– Philip Tinari
(Director, Ullens Center for Contemporary Art)
Song Kun is a painter of surfaces, of mental states, of fleeting feelings, and of lingering symbols. She was born at the front end of a generation that is only now coming into its own–after the death of Mao, just before the rise of Deng, and reared into the rising tide of consumer subjectivity and individual differentiation that marked the 1980s. The defining characterization of this generation is perhaps its schizophrenia–caught forever between systems, between regulations, indeed, between worlds. And faced with what seems to most like a very good thing, societies produce artists who explore alternative propositions, proposing ways of thinking and being that lie beyond widely accepted confines.
A Thousand Kisses Deep, shows how far her explorations have taken her in the intervening years.
The inspiration for the exhibition’s title comes from a 1967 song by Leonard Cohen which triangulates sex, depression, and anomie into a series of abstract situations that form, collectively, a picture of urban angst. The song cycles ambivalently among the second, first, and third persons, never quite sure where its most effective register might lie. As anyone who has both spent time in a corporate setting here over the past few years and dipped into the television series Mad Men can attest, there are shared conditions and obsessions between 1960s New York and 2010s Beijing. Unsettled dichotomies, shifting relations, and inflating fortunes breed specific pathologies. Isolation, one might surmise, becomes more intense against a backdrop of exuberance. The bubbly onset is the loneliest part.

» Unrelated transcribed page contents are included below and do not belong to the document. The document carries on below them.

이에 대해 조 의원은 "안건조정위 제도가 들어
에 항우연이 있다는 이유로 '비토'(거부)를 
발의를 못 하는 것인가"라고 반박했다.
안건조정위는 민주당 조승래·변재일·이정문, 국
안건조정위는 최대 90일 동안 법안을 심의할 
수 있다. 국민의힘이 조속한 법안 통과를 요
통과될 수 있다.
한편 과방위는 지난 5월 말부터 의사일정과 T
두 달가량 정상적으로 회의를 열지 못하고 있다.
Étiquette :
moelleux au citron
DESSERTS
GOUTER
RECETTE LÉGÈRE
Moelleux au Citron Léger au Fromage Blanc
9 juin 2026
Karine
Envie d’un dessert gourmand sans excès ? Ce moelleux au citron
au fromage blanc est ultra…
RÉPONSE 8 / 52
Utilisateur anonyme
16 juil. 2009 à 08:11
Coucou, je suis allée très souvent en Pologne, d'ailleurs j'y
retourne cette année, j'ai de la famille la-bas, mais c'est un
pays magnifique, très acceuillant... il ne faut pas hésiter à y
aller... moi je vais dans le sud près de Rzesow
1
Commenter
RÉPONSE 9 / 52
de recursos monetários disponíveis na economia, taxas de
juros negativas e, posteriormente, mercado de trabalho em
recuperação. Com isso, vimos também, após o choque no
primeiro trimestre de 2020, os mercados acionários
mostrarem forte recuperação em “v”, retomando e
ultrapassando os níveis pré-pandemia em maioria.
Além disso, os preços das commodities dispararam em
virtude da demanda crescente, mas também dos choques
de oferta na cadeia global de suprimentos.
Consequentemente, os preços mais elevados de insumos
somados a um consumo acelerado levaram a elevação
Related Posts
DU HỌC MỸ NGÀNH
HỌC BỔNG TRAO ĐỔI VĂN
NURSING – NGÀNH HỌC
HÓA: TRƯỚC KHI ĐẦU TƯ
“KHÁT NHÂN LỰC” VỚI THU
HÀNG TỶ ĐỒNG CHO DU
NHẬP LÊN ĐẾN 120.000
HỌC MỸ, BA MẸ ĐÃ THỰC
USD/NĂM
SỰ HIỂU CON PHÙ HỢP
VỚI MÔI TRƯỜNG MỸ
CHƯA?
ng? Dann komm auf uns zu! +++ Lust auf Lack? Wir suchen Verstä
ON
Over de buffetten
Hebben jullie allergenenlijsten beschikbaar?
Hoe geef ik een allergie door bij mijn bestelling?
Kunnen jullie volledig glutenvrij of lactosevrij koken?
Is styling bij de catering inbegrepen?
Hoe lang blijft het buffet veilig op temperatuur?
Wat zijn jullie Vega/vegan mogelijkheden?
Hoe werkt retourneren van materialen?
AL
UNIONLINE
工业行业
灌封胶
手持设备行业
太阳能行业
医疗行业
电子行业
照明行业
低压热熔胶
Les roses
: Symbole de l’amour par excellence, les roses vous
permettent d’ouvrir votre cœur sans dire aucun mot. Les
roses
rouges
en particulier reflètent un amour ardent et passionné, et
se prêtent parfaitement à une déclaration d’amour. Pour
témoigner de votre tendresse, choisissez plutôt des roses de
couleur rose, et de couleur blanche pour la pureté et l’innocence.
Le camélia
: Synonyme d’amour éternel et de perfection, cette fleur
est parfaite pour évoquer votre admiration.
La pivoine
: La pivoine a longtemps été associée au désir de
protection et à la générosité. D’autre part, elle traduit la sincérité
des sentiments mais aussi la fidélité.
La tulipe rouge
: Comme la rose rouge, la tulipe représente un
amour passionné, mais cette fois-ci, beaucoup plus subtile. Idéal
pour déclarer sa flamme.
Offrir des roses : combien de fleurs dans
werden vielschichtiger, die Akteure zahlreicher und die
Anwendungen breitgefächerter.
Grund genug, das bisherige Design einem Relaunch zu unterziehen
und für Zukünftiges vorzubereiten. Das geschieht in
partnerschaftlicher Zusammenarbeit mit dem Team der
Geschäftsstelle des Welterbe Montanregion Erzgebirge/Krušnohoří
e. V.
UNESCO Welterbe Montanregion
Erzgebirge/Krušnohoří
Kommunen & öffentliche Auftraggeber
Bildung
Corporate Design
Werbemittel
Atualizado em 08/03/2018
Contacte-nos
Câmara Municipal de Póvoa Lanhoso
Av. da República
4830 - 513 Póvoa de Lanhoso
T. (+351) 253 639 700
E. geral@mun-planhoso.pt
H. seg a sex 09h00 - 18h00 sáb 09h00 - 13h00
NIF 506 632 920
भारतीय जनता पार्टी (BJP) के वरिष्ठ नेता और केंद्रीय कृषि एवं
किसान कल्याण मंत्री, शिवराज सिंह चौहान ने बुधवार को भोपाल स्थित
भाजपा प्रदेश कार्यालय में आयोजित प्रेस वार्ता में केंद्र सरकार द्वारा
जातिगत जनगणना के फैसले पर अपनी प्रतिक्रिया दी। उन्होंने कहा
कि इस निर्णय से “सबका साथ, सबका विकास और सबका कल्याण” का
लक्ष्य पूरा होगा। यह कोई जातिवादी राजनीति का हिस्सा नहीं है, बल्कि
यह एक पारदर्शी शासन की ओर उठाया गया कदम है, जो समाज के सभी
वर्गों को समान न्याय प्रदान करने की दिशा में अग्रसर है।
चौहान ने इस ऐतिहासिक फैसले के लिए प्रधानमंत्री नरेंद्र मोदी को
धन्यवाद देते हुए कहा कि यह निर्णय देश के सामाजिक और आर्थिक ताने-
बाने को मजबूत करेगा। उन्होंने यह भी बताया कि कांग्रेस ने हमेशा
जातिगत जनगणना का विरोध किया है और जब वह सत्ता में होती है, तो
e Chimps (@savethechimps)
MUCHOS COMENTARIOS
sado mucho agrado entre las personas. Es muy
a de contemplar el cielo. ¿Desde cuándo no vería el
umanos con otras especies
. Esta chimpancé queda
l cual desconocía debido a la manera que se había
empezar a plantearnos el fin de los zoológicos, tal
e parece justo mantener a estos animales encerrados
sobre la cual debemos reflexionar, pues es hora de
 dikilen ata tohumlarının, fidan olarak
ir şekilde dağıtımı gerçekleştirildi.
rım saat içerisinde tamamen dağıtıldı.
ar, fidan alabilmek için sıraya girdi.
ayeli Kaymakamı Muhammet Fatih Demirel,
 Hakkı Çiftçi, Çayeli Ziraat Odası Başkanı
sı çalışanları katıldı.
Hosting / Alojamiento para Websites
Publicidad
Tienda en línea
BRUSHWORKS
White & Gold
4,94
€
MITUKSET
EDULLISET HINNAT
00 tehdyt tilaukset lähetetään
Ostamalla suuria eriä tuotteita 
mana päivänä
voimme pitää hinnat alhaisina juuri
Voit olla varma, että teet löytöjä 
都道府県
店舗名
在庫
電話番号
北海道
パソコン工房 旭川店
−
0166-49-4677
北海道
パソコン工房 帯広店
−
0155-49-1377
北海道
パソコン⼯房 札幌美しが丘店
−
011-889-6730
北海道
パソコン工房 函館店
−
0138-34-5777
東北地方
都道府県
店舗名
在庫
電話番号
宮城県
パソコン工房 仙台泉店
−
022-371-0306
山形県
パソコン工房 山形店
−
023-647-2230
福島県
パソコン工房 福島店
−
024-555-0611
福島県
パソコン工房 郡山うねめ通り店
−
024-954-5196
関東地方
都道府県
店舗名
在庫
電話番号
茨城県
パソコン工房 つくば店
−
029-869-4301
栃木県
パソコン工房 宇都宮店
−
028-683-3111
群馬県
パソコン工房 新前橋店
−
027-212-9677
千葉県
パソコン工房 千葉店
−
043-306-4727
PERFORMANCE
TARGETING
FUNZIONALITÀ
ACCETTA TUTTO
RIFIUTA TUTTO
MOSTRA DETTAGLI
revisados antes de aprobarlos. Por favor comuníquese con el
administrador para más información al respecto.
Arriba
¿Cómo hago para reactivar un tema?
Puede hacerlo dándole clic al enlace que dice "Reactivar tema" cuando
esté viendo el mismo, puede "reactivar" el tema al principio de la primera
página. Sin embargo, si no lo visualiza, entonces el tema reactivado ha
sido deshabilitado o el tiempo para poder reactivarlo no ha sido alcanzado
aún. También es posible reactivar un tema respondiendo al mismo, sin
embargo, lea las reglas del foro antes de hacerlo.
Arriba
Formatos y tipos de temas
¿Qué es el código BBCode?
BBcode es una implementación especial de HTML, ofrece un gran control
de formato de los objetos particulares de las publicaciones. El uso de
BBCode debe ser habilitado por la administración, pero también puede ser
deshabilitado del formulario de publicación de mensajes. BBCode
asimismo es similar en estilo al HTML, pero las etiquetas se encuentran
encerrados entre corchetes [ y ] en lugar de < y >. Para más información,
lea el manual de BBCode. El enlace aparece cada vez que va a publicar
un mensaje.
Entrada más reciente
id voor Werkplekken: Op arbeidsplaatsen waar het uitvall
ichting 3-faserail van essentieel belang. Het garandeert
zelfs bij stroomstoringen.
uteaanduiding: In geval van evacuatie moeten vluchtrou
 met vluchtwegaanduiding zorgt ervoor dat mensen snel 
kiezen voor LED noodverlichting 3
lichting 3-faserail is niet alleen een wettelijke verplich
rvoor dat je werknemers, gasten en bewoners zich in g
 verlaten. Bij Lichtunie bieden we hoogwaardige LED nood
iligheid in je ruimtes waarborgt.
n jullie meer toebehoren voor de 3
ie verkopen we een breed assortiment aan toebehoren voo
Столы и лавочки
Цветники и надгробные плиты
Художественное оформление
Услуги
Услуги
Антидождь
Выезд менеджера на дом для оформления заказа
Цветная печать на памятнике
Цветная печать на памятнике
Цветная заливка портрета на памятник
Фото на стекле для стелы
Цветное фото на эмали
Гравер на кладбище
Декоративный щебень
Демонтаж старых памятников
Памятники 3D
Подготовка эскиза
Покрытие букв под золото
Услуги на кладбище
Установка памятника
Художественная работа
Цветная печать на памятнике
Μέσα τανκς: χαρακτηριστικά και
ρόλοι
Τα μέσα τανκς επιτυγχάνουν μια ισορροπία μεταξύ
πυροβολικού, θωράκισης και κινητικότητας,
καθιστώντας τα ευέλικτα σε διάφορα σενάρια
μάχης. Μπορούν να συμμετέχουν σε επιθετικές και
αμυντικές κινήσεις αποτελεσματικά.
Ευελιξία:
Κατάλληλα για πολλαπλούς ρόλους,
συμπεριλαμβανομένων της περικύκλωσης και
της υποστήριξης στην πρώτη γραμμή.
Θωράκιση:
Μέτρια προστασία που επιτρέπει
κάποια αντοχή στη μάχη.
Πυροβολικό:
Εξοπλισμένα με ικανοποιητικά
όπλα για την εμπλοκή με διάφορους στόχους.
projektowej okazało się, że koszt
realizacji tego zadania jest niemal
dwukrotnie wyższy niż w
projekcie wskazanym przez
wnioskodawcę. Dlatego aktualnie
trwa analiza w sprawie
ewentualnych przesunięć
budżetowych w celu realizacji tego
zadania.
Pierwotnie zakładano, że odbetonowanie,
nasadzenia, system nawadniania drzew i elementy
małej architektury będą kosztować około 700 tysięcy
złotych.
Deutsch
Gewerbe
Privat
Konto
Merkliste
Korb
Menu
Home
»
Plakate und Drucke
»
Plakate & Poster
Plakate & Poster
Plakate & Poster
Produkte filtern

Song Kun and her collaborators are not the first generation of Chinese artists to look at the city as a site for the uncanny. Indeed, the Post-Sense Sensibility formation, in whose footsteps she and her N12 generation follow chronologically if not stylistically, saw the upsetting potential of contemporary city life as a starting point for their often radical explorations. The subtitle of that group’s first exhibition in 1999–“Alien Bodies and Delusion”–could almost function as the name for the present project. But where those artists saw a deeply political, or at least sociological, undercurrent to their every gesture–if only in that they felt the need to justify their work as not being about such larger themes —we instead have here a feast of ambiguity and uncertainty, a paean to the ineffable lightness of a city on the move, and a testament to the acuity of this one observer of contemporary life in China.